The longevity of REM’s song “The End of the World as we Know it” speaks to it’s symbolic creativity. It pops up in the strangest places—from movies like Chicken Little, to political speeches decrying the cultural shifts that have transformed the idyllic peace and harmony of mid twentieth century American culture into the turmoil of today. I just think the song is catchy. Truth be told, I’m fine with the end of the world. As traumatic and painful as it can be, it’s also necessary. Of course I’m not talking about the end of the physical earth and temporal life, I’m talking about the conceptual worlds we construct to give our lives meaning. Our human tendency it to make these worlds after our own image, to constantly construct idols (as Calvin says) as a way to name and control. Like the architects of the Tower of Babel we get to work building our institutions, our systems, our forms of Christian culture, not as a way of receiving the revelation of God and our neighbor, but as a way to manage and control the message. Christian piety in this context becomes a way of baptizing the status quo—do everything for Jesus and the “Glory of God”. I’m reminded of the story in Judges…“For the Lord, and Gideon!” Wait, what?

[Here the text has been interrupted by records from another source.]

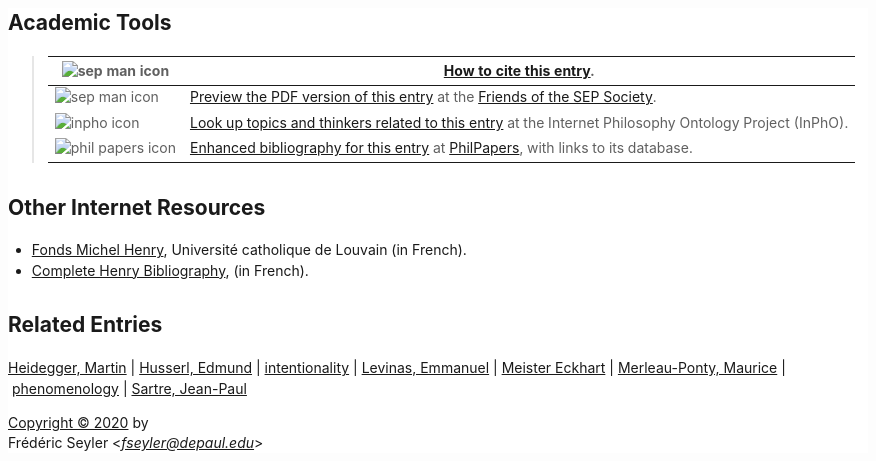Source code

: ## Academic Tools

> | ![sep man icon](https://plato.stanford.edu/symbols/sepman-icon.jpg) | [How to cite this entry](https://plato.stanford.edu/cgi-bin/encyclopedia/archinfo.cgi?entry=michel-henry). |
> | --- | --- |
> | ![sep man icon](https://plato.stanford.edu/symbols/sepman-icon.jpg) | [Preview the PDF version of this entry](https://leibniz.stanford.edu/friends/preview/michel-henry/) at the [Friends of the SEP Society](https://leibniz.stanford.edu/friends/). |
> | ![inpho icon](https://plato.stanford.edu/symbols/inpho.png) | [Look up topics and thinkers related to this entry](https://www.inphoproject.org/entity?sep=michel-henry&redirect=True) at the Internet Philosophy Ontology Project (InPhO). |
> | ![phil papers icon](https://plato.stanford.edu/symbols/pp.gif) | [Enhanced bibliography for this entry](http://philpapers.org/sep/michel-henry/) at [PhilPapers](http://philpapers.org/), with links to its database. |

## Other Internet Resources

* [Fonds Michel Henry](https://uclouvain.be/fr/instituts-recherche/isp/alpha/bibliographie.html), Université catholique de Louvain (in French).
* [Complete Henry Bibliography](http://www.uclouvain.be/409215.html), (in French).

## Related Entries

[Heidegger, Martin](https://plato.stanford.edu/entries/heidegger/) | [Husserl, Edmund](https://plato.stanford.edu/entries/husserl/) | [intentionality](https://plato.stanford.edu/entries/intentionality/) | [Levinas, Emmanuel](https://plato.stanford.edu/entries/levinas/) | [Meister Eckhart](https://plato.stanford.edu/entries/meister-eckhart/) | [Merleau-Ponty, Maurice](https://plato.stanford.edu/entries/merleau-ponty/) | [phenomenology](https://plato.stanford.edu/entries/phenomenology/) | [Sartre, Jean-Paul](https://plato.stanford.edu/entries/sartre/)

[Copyright © 2020](https://plato.stanford.edu/info.html#c) by  
Frédéric Seyler <[*fseyler@depaul.edu*](mailto:fseyler%40depaul%2eedu)>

During a conversation around the dinner table I told my kids that the movie “God is not Dead” (and for that matter “God is not Dead II”) is a terrible movie. (“Stupid” is the word I think I used.) My kids like it when I offer a critique of movies; they always remind me of how I told them that “Heaven is for Real” is not for real. I tried to give them a Nietzsche lesson but it quickly deteriorated into giggling. I want my kids to know that Nietzsche’s proclamation of the death of God is an affirmation of life. Like the “end of the world”, the “death of God” refers to the obliteration of our idols, of all the ways we make God in our own image. For Dietrich Bonhoeffer this manifests itself in the call for a “religionless” form of Christianity. For Karl Barth, it is the call to a particular form of Christian faith that rejects religious idolatry as we are opened up in faith to the revelation of God in Jesus Christ. Barth writes,

The atheism that is the real enemy is the ‘Christianity’ that professes faith in God very much as a matter of course, perhaps with great emphasis, and perhaps with righteous indignation at atheism wild or mild, while in its practical thinking and behavior it carries on exactly as if there were no God. It professes its belief in him, lauds and praises him, while in practice he is the last of the things it thinks about, takes seriously, fears or loves. . . God is spoken of, but what is meant is an idol that one treats as one sees fit. Who can acquit himself of this third form of atheism? Let all who believe themselves to be Christians consider this: that in this third form atheism is a really evil thing. But this is the form in which it prospers in Christian families, homes (including ministers’ homes), groups, associations, institutions, [political] parties and newspapers. This is the form of atheism that is fertile soil for the growth first of the mild, then of the wild, first of the Western and then of the Eastern type, and from which both continually draw their strength. The atheists of the other kind live on the fact that we are not better Christians.